The Papua New Guinea Kumuls ranking of six (a drop of two places from a previous high of four) by the Internal Rugby League Federation will mean little in a vastly different landscape that is the 2013 tournament. 
In past World Cups, the gap between the top tier and the next group of nations was as clear as night and day, but with the rapid growth and commercialisation of the sport in its traditional heartlands  (Australia, England and New Zealand), the likelihood of mismatches has been replaced by the prospects of upsets.
Although Australia, defending champions New Zealand and hosts England are clear favourites – in that order – they are by no means the only quality sides in the 14-team tournament.
In particular, the Pacific nations and even newcomers Italy will boast an array of National Rugby League and Super League talent that should see a more level playing field in this edition of rugby league’s global event.
The Kumuls can muster only six top flight NRL/Super League players: Paul Aiton, James Segeyaro, Neville Costigan, Ray Thompson, Jason Chan and David Mead.
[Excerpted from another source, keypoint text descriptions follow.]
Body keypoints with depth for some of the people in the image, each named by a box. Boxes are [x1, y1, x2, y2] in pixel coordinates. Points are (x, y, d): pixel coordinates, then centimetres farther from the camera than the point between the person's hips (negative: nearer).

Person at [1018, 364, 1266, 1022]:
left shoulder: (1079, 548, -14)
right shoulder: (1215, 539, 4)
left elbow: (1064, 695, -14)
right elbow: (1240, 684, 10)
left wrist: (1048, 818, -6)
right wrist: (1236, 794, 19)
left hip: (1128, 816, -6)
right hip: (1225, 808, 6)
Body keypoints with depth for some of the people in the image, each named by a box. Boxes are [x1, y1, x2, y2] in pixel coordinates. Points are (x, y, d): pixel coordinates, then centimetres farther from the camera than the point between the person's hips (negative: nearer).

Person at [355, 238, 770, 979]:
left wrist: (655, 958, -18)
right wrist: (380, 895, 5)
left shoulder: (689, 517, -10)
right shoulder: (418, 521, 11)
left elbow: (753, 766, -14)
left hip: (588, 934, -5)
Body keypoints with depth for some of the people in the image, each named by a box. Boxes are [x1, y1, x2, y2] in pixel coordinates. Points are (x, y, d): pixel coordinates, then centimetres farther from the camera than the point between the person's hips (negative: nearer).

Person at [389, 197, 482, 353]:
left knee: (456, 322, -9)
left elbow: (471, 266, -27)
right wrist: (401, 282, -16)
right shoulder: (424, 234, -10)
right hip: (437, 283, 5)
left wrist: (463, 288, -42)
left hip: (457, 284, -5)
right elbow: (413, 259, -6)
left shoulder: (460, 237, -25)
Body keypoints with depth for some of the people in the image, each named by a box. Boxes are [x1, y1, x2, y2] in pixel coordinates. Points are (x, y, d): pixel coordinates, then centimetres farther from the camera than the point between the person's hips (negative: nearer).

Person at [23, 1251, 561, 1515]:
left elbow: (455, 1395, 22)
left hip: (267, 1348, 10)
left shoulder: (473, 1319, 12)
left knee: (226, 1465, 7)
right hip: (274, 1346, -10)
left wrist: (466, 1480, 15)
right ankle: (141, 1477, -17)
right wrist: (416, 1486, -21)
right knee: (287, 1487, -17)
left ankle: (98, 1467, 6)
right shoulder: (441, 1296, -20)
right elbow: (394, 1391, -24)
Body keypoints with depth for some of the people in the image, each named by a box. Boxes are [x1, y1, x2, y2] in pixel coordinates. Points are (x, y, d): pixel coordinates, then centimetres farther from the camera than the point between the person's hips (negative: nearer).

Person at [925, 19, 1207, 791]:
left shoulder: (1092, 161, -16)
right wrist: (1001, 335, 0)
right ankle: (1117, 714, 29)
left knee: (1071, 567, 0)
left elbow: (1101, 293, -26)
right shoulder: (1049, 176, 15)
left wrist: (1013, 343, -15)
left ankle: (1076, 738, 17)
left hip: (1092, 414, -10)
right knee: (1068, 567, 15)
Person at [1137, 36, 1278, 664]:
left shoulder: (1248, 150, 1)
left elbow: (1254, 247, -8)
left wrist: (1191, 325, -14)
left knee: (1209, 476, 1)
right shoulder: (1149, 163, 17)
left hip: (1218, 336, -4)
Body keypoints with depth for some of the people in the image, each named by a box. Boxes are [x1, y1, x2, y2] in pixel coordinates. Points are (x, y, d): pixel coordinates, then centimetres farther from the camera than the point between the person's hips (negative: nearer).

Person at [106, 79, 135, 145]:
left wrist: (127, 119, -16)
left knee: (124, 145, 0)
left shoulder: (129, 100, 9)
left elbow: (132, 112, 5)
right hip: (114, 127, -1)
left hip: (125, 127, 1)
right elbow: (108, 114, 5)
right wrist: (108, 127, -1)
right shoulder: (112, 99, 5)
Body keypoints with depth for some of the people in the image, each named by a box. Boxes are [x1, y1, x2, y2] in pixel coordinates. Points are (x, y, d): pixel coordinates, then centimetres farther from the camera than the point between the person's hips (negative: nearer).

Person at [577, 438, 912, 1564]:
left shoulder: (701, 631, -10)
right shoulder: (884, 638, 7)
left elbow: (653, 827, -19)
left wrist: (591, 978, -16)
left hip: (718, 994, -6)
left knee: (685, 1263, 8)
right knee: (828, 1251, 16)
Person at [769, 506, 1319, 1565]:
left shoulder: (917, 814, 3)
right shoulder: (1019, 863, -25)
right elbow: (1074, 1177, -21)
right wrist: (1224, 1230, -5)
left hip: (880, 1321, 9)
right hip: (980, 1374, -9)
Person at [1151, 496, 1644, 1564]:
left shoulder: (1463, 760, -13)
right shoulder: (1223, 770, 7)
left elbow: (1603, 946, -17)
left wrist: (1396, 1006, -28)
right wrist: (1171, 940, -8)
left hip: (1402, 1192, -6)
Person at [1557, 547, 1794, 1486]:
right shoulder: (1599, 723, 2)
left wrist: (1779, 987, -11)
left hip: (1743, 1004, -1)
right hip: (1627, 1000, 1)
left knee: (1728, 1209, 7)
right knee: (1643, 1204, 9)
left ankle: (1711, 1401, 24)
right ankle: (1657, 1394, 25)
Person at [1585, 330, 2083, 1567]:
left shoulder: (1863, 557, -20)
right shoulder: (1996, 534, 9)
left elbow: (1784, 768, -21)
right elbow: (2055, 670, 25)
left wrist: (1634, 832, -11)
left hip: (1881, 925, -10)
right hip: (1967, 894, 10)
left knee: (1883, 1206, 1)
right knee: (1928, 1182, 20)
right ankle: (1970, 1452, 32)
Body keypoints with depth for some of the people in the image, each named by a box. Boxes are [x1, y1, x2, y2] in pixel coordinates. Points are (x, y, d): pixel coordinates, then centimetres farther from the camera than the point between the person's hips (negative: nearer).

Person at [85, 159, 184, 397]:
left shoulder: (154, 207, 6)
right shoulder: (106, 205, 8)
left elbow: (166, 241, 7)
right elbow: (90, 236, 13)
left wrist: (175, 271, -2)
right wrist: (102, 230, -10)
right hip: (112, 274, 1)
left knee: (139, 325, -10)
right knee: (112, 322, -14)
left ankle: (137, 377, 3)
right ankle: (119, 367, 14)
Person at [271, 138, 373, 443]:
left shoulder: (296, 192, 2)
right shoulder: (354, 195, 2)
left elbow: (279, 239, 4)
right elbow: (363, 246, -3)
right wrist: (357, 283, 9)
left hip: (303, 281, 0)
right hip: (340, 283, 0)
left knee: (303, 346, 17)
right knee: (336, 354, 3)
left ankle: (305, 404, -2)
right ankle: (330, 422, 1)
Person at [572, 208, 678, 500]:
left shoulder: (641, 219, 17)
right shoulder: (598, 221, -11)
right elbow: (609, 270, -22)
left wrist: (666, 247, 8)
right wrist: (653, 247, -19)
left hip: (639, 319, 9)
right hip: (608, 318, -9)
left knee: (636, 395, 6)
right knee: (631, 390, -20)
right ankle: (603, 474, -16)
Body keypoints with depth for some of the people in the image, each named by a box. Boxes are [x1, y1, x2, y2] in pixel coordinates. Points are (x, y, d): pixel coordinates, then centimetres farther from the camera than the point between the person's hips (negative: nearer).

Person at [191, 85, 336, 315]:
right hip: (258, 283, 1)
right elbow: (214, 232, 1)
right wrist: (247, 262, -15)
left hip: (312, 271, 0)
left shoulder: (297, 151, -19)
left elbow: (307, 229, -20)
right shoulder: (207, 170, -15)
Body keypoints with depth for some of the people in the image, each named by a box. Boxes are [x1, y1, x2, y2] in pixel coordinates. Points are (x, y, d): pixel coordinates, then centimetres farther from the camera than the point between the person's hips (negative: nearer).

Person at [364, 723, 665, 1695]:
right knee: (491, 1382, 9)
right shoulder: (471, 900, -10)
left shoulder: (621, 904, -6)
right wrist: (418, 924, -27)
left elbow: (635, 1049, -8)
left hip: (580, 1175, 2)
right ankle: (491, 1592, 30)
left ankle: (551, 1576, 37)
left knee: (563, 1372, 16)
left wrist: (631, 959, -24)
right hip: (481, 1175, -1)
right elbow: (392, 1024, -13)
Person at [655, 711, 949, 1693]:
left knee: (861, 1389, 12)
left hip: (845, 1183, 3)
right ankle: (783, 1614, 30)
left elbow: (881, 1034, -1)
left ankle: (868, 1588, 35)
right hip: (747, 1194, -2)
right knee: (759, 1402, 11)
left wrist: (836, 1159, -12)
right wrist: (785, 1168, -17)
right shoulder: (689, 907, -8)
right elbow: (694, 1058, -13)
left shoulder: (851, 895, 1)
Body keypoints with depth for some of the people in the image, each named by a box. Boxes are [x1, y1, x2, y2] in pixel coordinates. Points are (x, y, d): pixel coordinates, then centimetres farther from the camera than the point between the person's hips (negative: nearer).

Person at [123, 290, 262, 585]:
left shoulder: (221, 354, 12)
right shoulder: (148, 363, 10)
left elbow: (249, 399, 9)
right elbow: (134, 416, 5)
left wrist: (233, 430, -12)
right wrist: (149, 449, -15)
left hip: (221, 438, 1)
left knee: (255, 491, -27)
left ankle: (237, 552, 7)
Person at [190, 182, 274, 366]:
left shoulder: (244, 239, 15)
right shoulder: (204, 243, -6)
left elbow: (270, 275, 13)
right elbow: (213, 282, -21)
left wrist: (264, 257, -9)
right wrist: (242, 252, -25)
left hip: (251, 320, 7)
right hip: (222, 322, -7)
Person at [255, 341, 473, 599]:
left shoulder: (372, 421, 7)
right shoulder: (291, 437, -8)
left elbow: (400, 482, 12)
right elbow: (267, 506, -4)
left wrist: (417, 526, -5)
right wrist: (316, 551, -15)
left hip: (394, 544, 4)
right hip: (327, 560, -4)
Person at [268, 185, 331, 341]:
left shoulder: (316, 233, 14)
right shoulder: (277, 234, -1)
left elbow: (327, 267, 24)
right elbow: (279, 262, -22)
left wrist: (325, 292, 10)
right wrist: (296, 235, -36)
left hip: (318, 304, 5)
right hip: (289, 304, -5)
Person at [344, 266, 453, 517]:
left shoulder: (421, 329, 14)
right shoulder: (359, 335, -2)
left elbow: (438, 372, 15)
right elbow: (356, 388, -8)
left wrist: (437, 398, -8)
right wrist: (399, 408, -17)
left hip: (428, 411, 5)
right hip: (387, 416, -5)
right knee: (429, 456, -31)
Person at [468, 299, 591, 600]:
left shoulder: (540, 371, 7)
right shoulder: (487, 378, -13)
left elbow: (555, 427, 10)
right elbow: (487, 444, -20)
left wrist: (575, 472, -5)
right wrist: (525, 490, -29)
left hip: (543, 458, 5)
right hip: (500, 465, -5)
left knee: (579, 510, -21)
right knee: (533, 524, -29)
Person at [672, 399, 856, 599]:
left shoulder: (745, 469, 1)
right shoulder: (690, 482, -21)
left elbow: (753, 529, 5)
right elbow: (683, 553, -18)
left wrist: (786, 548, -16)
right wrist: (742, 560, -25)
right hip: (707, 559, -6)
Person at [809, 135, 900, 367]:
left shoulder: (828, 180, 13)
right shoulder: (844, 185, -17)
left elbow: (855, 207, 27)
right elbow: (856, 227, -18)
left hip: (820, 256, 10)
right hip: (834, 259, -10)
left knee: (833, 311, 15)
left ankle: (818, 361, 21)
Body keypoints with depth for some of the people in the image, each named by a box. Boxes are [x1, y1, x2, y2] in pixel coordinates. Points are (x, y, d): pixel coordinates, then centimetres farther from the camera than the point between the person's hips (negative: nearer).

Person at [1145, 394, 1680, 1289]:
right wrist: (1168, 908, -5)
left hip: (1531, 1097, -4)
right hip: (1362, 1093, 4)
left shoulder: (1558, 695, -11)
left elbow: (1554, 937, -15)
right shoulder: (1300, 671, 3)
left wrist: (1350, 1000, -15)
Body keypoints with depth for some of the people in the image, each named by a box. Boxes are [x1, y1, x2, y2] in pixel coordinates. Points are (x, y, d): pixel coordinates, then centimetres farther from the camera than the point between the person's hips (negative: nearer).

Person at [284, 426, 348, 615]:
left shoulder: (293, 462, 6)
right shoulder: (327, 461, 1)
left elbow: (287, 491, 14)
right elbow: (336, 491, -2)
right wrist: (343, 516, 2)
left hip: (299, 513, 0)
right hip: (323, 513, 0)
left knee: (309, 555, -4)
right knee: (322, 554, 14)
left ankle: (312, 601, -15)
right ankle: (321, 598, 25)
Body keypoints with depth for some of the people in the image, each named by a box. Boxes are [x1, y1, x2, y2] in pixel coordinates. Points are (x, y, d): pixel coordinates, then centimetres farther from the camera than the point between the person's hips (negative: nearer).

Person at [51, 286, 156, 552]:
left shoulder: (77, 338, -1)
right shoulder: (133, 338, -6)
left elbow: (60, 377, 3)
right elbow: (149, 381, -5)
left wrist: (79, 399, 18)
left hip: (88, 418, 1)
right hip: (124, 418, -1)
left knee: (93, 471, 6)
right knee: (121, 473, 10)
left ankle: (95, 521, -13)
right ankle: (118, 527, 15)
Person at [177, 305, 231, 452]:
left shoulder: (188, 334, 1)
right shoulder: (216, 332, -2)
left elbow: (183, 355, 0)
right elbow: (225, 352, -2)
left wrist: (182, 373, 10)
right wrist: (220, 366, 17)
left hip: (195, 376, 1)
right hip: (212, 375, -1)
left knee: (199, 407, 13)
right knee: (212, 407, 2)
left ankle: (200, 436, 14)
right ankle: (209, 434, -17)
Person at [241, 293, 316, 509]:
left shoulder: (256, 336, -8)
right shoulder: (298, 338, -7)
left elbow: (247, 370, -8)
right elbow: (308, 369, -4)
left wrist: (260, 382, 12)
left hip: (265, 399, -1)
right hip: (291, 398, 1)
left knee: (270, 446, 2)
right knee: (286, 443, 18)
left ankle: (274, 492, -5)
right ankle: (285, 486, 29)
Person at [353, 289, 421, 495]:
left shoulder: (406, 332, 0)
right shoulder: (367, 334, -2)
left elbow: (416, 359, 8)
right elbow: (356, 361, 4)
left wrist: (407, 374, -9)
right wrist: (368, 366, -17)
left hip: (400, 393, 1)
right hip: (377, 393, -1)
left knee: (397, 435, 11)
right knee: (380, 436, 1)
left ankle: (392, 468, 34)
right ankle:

Other teams down the IRLF pecking order have more. 
Samoa, Tonga, Fiji and Italy have named their squads and it is clear all have the personnel to make the semi-finals.
Terry Campese (Canberra), Craig Gower (Newcastle), brothers Anthony (Sydney City) and brother Mark Minichiello (Gold Coast) have all been selected for Italy along with several other NRL first graders making the team from southern Europe no easy beats.
Fiji, Tonga, Samoa and to a lesser extent the Cook Islands will have sides littered with top NRL talent. 
The British Isles (Scotland, Ireland and Wales) are expected to name competitve sides as well while France has all its players with Super League experience.
Although the format favours the big three, with neither of them likely to face each other if results go as expected, the margin for error is significantly smaller then in previous world cups.